[[ Given data open ]]
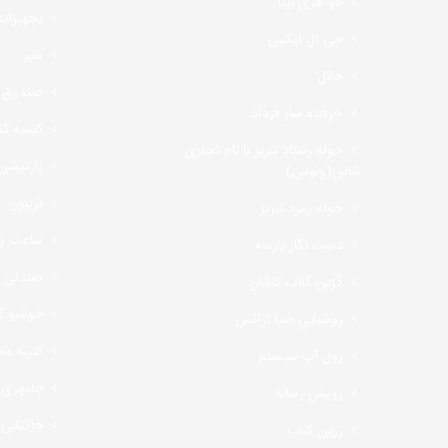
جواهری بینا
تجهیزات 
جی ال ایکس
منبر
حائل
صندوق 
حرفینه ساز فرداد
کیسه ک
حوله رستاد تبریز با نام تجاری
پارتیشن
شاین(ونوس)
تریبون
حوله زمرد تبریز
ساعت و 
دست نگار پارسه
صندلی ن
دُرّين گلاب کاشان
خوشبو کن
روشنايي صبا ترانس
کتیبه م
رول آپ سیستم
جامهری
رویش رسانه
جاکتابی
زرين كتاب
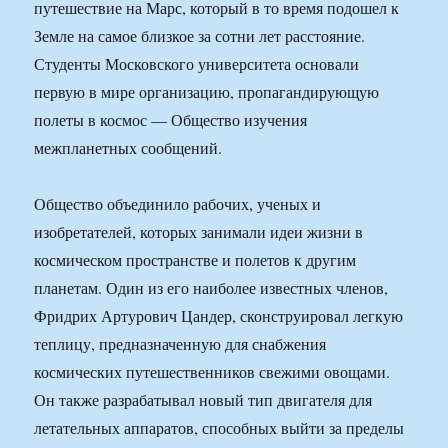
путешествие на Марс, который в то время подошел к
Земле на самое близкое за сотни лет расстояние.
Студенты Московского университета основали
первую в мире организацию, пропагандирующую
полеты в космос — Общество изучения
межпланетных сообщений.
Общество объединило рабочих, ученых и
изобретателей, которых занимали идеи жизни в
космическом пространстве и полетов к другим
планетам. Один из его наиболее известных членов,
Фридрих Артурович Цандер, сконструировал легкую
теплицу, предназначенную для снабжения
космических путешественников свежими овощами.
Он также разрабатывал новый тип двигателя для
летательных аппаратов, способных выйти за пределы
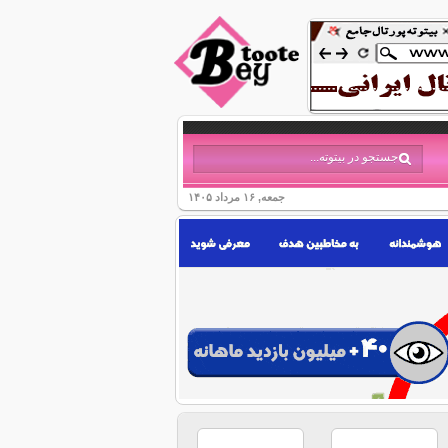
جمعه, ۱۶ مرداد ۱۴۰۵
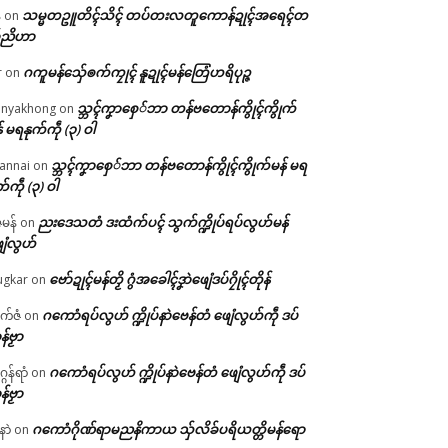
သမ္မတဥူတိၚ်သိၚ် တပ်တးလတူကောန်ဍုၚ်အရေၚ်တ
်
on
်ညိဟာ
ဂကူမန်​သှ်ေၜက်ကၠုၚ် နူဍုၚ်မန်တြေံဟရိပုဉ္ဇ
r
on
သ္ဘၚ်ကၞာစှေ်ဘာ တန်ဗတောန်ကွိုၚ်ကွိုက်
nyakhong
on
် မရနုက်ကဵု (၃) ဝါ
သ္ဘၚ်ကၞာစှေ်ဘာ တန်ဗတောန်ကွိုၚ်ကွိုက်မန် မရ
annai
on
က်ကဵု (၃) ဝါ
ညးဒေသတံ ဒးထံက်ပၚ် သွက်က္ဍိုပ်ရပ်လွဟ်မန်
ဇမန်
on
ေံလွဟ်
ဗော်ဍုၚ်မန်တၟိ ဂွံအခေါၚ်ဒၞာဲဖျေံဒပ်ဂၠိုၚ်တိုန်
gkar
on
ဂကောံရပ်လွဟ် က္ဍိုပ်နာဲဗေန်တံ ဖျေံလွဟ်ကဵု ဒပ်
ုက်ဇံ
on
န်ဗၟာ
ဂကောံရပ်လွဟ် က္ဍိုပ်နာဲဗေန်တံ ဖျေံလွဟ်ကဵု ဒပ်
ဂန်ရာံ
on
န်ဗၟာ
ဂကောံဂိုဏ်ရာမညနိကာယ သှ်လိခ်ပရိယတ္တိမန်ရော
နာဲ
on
[[ Given data closed ]]
[[ Given data open ]]
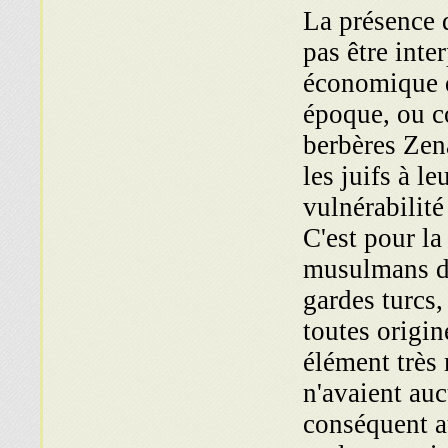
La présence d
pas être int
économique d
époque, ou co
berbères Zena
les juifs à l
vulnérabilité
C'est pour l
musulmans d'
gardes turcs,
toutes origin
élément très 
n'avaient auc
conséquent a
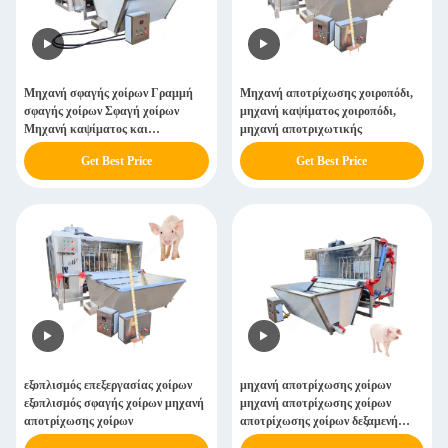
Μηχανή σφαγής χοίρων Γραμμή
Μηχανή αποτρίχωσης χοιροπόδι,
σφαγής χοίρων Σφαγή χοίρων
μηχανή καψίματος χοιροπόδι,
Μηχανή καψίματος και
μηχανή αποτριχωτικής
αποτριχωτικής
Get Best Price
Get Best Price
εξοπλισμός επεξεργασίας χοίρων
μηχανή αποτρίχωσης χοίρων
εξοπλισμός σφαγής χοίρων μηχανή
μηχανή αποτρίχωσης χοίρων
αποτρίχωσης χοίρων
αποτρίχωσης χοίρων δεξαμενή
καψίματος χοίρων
[[ Given data closed ]]
[[ Given data open ]]
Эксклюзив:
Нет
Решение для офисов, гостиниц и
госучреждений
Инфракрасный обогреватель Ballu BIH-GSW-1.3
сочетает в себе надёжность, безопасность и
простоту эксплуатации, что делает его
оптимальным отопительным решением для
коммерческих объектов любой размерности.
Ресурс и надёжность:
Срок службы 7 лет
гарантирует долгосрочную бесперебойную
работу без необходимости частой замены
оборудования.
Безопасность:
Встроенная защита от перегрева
[[ Given data closed ]]
**Instruction:**
Above are the records. Copy word for word only their lines from the one holding "n'avaient auc" through the one holding "καψίματος χοίρων", both included, and skip the images.

**Your response:**
n'avaient auc
conséquent a
Μηχανή σφαγής χοίρων Γραμμή
Μηχανή αποτρίχωσης χοιροπόδι,
σφαγής χοίρων Σφαγή χοίρων
μηχανή καψίματος χοιροπόδι,
Μηχανή καψίματος και
μηχανή αποτριχωτικής
αποτριχωτικής
Get Best Price
Get Best Price
εξοπλισμός επεξεργασίας χοίρων
μηχανή αποτρίχωσης χοίρων
εξοπλισμός σφαγής χοίρων μηχανή
μηχανή αποτρίχωσης χοίρων
αποτρίχωσης χοίρων
αποτρίχωσης χοίρων δεξαμενή
καψίματος χοίρων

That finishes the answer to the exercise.